Epidemiological studies suggest that heavy alcohol use early in life is associated with increased risk for Alzheimer's disease (AD). However, mechanisms connecting AD with alcohol use have not been identified. Both heavy alcohol use and AD feature increased proinflammatory signaling. Therefore, we hypothesized that adolescent binge ethanol would increase AD molecular and behavioral pathology in adulthood through proinflammatory signaling. The 3xTg-AD mouse model (APPSwe, tauP301, Psen1) which features amyloid (Aβ) and tau pathology beginning at 6-12 months underwent adolescent intermittent ethanol (AIE, 5 g/kg/d, i.g., P25-55) with assessment of AD pathologic mediators at P200. A second group of mice received AIE +/- minocycline (30 mg/kg/d, IP) followed by behavioral testing in adulthood. Behavioral testing and age of testing included: locomotor activity and exploration (27-28 weeks), novel object recognition (NORT, 28-30 weeks), 3-chamber sociability and social memory (29-31 weeks), prepulse inhibition (PPI, 30-32 weeks), Morris Water Maze with reversal (MWM, 31-35 weeks), and Piezo sleep monitoring (35-37 weeks). We found that AIE increased levels of neurotoxic Aβ in adult female hippocampus as well as intraneuronal Aβ in amygdala and entorhinal cortex. Phosphorylated tau at residue Thr181 (p-tau-181) was also increased in female hippocampus by AIE. Several proinflammatory genes were persistently increased by AIE in the female hippocampus, including IL-1β, MCP-1, IL-6, and IFNα. Expression of these genes was strongly correlated with the levels of Aβ and p-tau-181 in hippocampus.

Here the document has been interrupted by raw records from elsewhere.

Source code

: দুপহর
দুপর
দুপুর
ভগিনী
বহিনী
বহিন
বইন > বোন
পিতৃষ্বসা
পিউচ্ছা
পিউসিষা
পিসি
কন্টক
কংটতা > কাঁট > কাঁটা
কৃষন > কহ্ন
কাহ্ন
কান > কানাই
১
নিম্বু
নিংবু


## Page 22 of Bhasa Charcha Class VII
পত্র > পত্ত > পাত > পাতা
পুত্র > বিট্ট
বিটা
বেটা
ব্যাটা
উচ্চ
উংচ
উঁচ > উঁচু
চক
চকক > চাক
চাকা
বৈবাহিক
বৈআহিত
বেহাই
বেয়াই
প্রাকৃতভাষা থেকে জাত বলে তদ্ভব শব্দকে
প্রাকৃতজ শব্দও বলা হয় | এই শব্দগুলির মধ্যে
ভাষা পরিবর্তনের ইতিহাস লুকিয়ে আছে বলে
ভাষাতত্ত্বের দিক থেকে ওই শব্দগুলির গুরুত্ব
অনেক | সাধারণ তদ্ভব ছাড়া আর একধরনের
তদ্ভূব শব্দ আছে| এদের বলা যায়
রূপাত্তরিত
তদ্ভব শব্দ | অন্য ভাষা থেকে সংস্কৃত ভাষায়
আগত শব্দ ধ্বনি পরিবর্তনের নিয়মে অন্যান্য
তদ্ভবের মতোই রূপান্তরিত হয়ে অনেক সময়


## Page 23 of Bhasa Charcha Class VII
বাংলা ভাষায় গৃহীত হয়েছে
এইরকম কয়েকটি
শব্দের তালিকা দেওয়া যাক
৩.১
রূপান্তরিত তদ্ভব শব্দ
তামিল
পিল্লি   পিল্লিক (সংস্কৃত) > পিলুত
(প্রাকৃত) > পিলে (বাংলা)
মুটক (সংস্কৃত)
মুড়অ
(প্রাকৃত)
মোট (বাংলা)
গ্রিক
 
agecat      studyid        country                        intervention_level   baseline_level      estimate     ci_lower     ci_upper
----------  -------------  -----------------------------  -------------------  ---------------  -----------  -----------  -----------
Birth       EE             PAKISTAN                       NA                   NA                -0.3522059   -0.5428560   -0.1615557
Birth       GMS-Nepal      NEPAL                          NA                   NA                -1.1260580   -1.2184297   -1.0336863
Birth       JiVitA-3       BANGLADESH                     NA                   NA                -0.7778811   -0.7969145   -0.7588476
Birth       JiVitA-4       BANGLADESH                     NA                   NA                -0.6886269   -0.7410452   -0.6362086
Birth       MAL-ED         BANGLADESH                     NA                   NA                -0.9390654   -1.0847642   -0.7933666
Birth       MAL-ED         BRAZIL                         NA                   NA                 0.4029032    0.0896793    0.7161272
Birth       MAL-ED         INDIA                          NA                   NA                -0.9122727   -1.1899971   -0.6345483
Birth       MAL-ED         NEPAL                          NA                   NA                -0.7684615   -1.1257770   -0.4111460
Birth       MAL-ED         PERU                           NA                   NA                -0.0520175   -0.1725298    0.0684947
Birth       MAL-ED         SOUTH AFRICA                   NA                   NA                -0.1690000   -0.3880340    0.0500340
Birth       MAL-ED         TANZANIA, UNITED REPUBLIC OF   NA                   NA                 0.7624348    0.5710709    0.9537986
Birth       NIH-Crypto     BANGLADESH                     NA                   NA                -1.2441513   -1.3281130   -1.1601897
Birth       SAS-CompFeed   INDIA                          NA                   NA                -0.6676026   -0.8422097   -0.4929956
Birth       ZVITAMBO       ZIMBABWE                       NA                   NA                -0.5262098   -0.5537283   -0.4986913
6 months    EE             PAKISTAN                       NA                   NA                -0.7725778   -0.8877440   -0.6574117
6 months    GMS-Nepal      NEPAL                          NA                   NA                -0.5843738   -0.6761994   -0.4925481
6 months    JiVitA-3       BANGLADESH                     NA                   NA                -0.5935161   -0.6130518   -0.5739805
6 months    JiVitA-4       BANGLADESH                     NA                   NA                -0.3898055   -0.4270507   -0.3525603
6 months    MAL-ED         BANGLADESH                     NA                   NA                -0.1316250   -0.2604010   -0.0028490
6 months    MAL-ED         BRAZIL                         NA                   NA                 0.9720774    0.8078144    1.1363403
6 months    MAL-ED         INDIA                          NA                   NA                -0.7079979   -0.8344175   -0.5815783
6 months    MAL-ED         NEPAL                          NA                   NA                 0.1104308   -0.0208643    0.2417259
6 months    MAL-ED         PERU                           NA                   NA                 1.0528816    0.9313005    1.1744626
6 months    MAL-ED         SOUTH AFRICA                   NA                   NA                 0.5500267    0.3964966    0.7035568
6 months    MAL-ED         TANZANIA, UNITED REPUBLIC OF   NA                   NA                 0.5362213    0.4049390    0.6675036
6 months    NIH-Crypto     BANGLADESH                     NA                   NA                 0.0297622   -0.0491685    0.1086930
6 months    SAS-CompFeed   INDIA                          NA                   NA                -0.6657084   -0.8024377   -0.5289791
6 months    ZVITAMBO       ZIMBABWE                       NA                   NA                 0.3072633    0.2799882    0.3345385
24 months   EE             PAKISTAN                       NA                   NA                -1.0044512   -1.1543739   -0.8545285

AIE caused persistent decreases in locomotor activity (open-field and NORT habituation) and increased anxiety-like behavior (thigmotaxis) while reducing memory retention. Treatment with the anti-inflammatory compound minocycline during AIE blocked persistent increases in Aβ in amygdala and p-tau-181 in hippocampus, and prevented AIE-induced thigmotaxis and memory loss. Together, these data find that adolescent binge ethanol enhances AD molecular and behavioral pathology in adulthood through proinflammatory signaling. Blockade of proinflammatory signaling during ethanol exposure prevents ethanol-induced effects on pathologic accumulation of AD-associated proteins and persistent behavior changes relevant to human AD.
流行病学研究表明,早年大量饮酒与患阿尔茨海默病(AD)的风险增加有关。然而,将AD与饮酒联系起来的机制尚未明确。大量饮酒和AD都具有促炎信号增强的特征。因此,我们假设青少年暴饮乙醇会通过促炎信号在成年期增加AD的分子和行为病理学表现。3xTg-AD小鼠模型(APPSwe、tauP301、Psen1)在6至12个月时开始出现淀粉样蛋白(Aβ)和tau病理学特征,对其进行青少年间歇性乙醇处理(AIE,5 g/kg/d,腹腔注射,P25 - 55),并在P200评估AD病理介质。第二组小鼠接受AIE ± 米诺环素(30 mg/kg/d,腹腔注射)处理,随后在成年期进行行为测试。行为测试及测试年龄包括:运动活动和探索(27 - 28周)、新物体识别(NORT,28 - 30周)、三室社交性和社会记忆(29 - 31周)、前脉冲抑制(PPI,30 - 32周)、带反转的莫里斯水迷宫(MWM,31 - 35周)以及压电睡眠监测(35 - 37周)。我们发现,AIE增加了成年雌性小鼠海马体中神经毒性Aβ的水平,以及杏仁核和内嗅皮质中神经元内Aβ的水平。AIE还使雌性小鼠海马体中苏氨酸181位点的磷酸化tau(p-tau-181)增加。AIE使雌性小鼠海马体中几种促炎基因持续增加,包括IL-1β、MCP-1、IL-6和IFNα。这些基因的表达与海马体中Aβ和p-tau-181的水平密切相关。AIE导致运动活动持续下降(旷场试验和NORT习惯化),焦虑样行为增加(趋触性),同时降低记忆保持能力。在AIE期间用抗炎化合物米诺环素治疗可阻止杏仁核中Aβ和海马体中p-tau-181的持续增加,并预防AIE诱导的趋触性和记忆丧失。总之,这些数据表明青少年暴饮乙醇通过促炎信号在成年期增强AD的分子和行为病理学表现。在乙醇暴露期间阻断促炎信号可预防乙醇对AD相关蛋白病理积累的影响以及与人类AD相关的持续行为变化。